(Data excerpts)
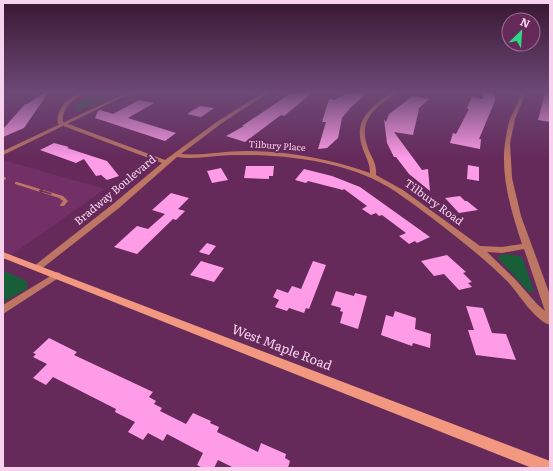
<svg xmlns="http://www.w3.org/2000/svg" width="553" height="471" font-family="Literata,serif">
<style>
.built{fill:#733066}
.green{fill:#175e39}
.building{fill:#fe9ce8}
.lines{fill:none;stroke-linecap:round;stroke-linejoin:round}
.service{fill:#bd7663;fill-rule:evenodd}
.minor{fill:#bd7663;fill-rule:evenodd}
.tertiary{fill:#bd7663;fill-rule:evenodd}
.secondary{fill:#f29880;fill-rule:evenodd}
.oneway{stroke:#6e315b}
.labels{text-anchor:middle;stroke-width:4;stroke-linejoin:round;paint-order:stroke}
.far-street-label{font-size:9px;fill:#f7d2ed;stroke:#65295a}
.street-label{font-size:11px;fill:#f7d2ed;stroke:#65295a}
.near-street-label{font-size:13px;fill:#f7d2ed;stroke:#65295a}
</style>
<rect width="100%" height="100%" fill="#65295a"/>
<polygon class="built" points="3,160 105,189 3,261"/>
<g class="green">
<polygon points="92,93 118,93 75,113 78,104"/>
<polygon points="507,254 520,256 523,259 534,292 528,291 498,258 500,255"/>
<polygon points="4,271 27,281 27,289 3,302"/>
</g>
<g class="building">
<polygon points="44,93 48,93 24,128 3,137 3,129 25,104 27,104"/>
<polygon points="291,93 312,93 284,116 281,115 245,142 226,136 244,126 242,126"/>
<polygon points="347,93 367,93 351,107 342,118 338,138 327,148 318,149 326,122 322,122 329,99 335,100"/>
<polygon points="483,93 495,93 495,101 479,139 481,139 480,149 450,143 453,133 456,134 469,109 467,108 472,97 483,99"/>
<polygon points="545,93 550,93 550,122 538,120"/>
<polygon points="413,96 429,99 418,109 419,109 413,135 394,132 422,170 428,169 430,191 409,174 396,157 394,157 387,143 384,119 386,122 389,114"/>
<polygon points="139,100 154,103 128,118 176,133 165,141 95,118 98,111 100,110 113,114"/>
<polygon points="200,106 214,108 201,117 187,114"/>
<polygon points="54,143 69,147 67,148 107,161 119,176 107,180 101,175 96,176 84,159 76,163 40,150"/>
<polygon points="468,165 479,167 479,181 467,179"/>
<polygon points="246,166 274,166 273,176 269,176 269,179 244,178"/>
<polygon points="221,168 228,180 212,183 207,171"/>
<polygon points="304,169 332,176 360,187 430,237 417,243 415,241 409,244 399,236 406,233 382,215 379,216 376,213 371,215 362,209 367,206 344,189 343,190 308,181 306,183 295,180"/>
<polygon points="171,193 189,198 178,209 185,211 176,220 173,219 137,254 114,247 137,226 148,229 165,214 152,210"/>
<polygon points="460,196 465,201 467,201 478,210 459,213 445,198"/>
<polygon points="207,243 216,246 209,255 199,252"/>
<polygon points="447,255 466,272 463,273 472,282 468,283 472,287 459,290 444,274 434,276 421,261"/>
<polygon points="201,261 224,268 214,282 190,275"/>
<polygon points="313,261 326,265 309,309 306,308 304,313 289,308 287,311 275,307 279,300 273,297 277,289 288,293 292,286 301,289"/>
<polygon points="336,291 354,296 355,293 367,296 358,329 340,323 343,312 340,311 341,308 331,305"/>
<polygon points="466,306 483,308 492,333 506,334 516,360 476,355 468,330 474,330"/>
<polygon points="395,311 416,318 415,329 431,334 430,348 413,343 412,346 381,335 386,315 393,317"/>
<polygon points="49,338 77,352 74,355 153,392 149,397 156,401 154,404 162,408 160,411 186,424 193,413 211,421 210,423 219,427 217,432 258,452 261,443 286,454 285,458 290,461 288,468 234,468 218,460 214,468 203,468 197,465 203,453 167,434 163,441 148,433 143,440 128,432 135,422 115,412 116,409 53,377 46,385 33,378 47,364 33,357 36,354 33,353"/>
</g>
<g class="lines">
<g class="service">
<polygon points="3,176 6,178 6,180 3,179"/>
<polygon points="15,182 17,182 63,196 68,201 64,206 60,206 60,205 63,201 59,198 15,184"/>
</g>
<g class="minor">
<path d="M78,93H83C73,101 62,107 63,122L165,160L218,121L263,93H268L222,123L181,154C202,156 224,151 245,151C288,151 329,159 370,173C370,165 367,159 364,152C356,132 359,119 375,105C381,100 388,93 396,93C392,97 386,100 381,104C364,118 361,131 369,151C373,159 377,166 376,175L403,190L480,246L502,247L522,244C511,211 499,172 506,137C507,131 508,125 510,119C514,110 519,103 519,93H523V100L515,119L510,143L512,178L521,216L550,295V325C534,320 519,294 508,282C484,258 458,238 432,218C412,203 393,188 371,178C331,160 278,154 234,155C215,155 196,160 177,157L119,208L40,270H34L33,268L34,266L113,204L162,163L58,124C55,110 67,99 78,93ZM524,249L545,311L537,304L515,279L487,252L502,253Z"/>
<polygon points="57,272 60,273 62,275 60,277 3,314 3,305"/>
</g>
<polygon class="tertiary" points="126,93 131,93 3,155 3,151"/>
<polygon class="secondary" points="3,252 550,461 550,468 532,468 3,258"/>
</g>
<defs><path id="oneway-shaft" d="M-6 0H5M1.5-3L5.5 0L1.5 3" fill="none" stroke-width="1.6" stroke-linecap="round" stroke-linejoin="round"/></defs>
<use class="oneway" href="#oneway-shaft" transform="translate(45 192) rotate(-163)"/>
<linearGradient id="sky" x2="0" y2="1"><stop stop-color="#381732"/><stop offset="0.58" stop-color="#6d4976"/><stop offset="1" stop-color="#6d4976" stop-opacity="0"/></linearGradient>
<rect width="553" height="159" fill="url(#sky)"/>
<g class="labels">
<g class="far-street-label">
<text transform="translate(277 146) rotate(4)" y="3">Tilbury Place</text>
</g>
<g class="street-label">
<text transform="translate(115 190) rotate(-40)" y="4">Bradway Boulevard</text>
<text transform="translate(434 202) rotate(36)" y="4">Tilbury Road</text>
</g>
<g class="near-street-label">
<text transform="translate(282 347) rotate(21)" y="5">West Maple Road</text>
</g>
</g>
<rect width="553" height="471" fill="none" stroke="#f7d2ed" stroke-width="8"/>
<g transform="translate(521 32) rotate(25)"><circle r="19" fill="#65295a" stroke="#9f6d95"/>
<path d="M0-3L7 15L0 10L-7 15Z" fill="#2cd884"/>
<text y="-6" font-size="11" font-weight="bold" text-anchor="middle" fill="#f7d2ed">N</text>
</g>
</svg>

> **WORK INSTRUCTIONS**: Only lines holding the word "path" belong in the answer; copy all of them from the records.

> **ANSWER FOR THIS EXERCISE**:
<path d="M78,93H83C73,101 62,107 63,122L165,160L218,121L263,93H268L222,123L181,154C202,156 224,151 245,151C288,151 329,159 370,173C370,165 367,159 364,152C356,132 359,119 375,105C381,100 388,93 396,93C392,97 386,100 381,104C364,118 361,131 369,151C373,159 377,166 376,175L403,190L480,246L502,247L522,244C511,211 499,172 506,137C507,131 508,125 510,119C514,110 519,103 519,93H523V100L515,119L510,143L512,178L521,216L550,295V325C534,320 519,294 508,282C484,258 458,238 432,218C412,203 393,188 371,178C331,160 278,154 234,155C215,155 196,160 177,157L119,208L40,270H34L33,268L34,266L113,204L162,163L58,124C55,110 67,99 78,93ZM524,249L545,311L537,304L515,279L487,252L502,253Z"/>
<defs><path id="oneway-shaft" d="M-6 0H5M1.5-3L5.5 0L1.5 3" fill="none" stroke-width="1.6" stroke-linecap="round" stroke-linejoin="round"/></defs>
<path d="M0-3L7 15L0 10L-7 15Z" fill="#2cd884"/>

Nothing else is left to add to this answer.